The hunt for isotop(ologu)es in exoplanet atmospheres

Using high-resolution spectra, the unique identification of molecules such as water and carbon monoxide in exoplanet atmospheres has been possible. In addition, this powerful technique allows to infer atmospheric temperatures and absorber abundances. It can even be used to measure atmospheric wind speeds, as well as planetary spin rates. For such inferences the line shape and position of detected atmospheric absorbers is used. In my presentation, I will show how upcoming and next-generation observing facilities may allow us to detect the presence of molecular isotopologues (such as 13C16O and HDO) in exoplanet atmospheres. As I will discuss, such detections can potentially constrain the accretion and evolution history of planetary atmospheres, where the accretion of icy bodies such as comets, and the evaporation due to the stellar irradiation, can lead to high D/H ratios.

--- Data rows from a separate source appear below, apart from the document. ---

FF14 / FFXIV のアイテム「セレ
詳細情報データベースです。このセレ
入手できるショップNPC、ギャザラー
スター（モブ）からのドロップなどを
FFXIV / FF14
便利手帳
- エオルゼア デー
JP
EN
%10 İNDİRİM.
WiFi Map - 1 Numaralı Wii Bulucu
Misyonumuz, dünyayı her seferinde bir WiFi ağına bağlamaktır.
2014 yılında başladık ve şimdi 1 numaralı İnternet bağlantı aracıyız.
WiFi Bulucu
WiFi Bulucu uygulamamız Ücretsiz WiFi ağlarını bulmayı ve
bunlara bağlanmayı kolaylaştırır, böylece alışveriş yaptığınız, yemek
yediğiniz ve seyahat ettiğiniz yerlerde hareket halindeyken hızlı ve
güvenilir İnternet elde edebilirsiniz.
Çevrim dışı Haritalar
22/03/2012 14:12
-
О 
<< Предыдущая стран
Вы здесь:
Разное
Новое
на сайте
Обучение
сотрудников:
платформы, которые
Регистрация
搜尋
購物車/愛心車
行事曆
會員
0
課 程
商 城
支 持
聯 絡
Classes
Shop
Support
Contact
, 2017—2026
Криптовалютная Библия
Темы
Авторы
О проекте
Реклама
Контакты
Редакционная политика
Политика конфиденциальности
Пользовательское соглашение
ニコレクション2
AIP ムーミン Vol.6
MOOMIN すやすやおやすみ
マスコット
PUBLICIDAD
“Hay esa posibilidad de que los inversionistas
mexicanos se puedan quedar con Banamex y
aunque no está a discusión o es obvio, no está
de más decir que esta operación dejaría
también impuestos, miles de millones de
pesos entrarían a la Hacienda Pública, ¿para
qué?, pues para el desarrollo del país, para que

You can read Paul and Ignas’ paper here.

Apparent spectrum of Proxima Cen b at a distance of 1.29 pc, assuming it is identical to Earth. The planet synthetic thermal spectrum, assuming the Earth’s P–T profile and abundances, is shown as a black solid line. The red solid line shows the reflected light assuming a surface albedo of 30%, including the attenuation of the planetary atmosphere. At the wavelength range shown here, nearly all lines are due to HDO absorption.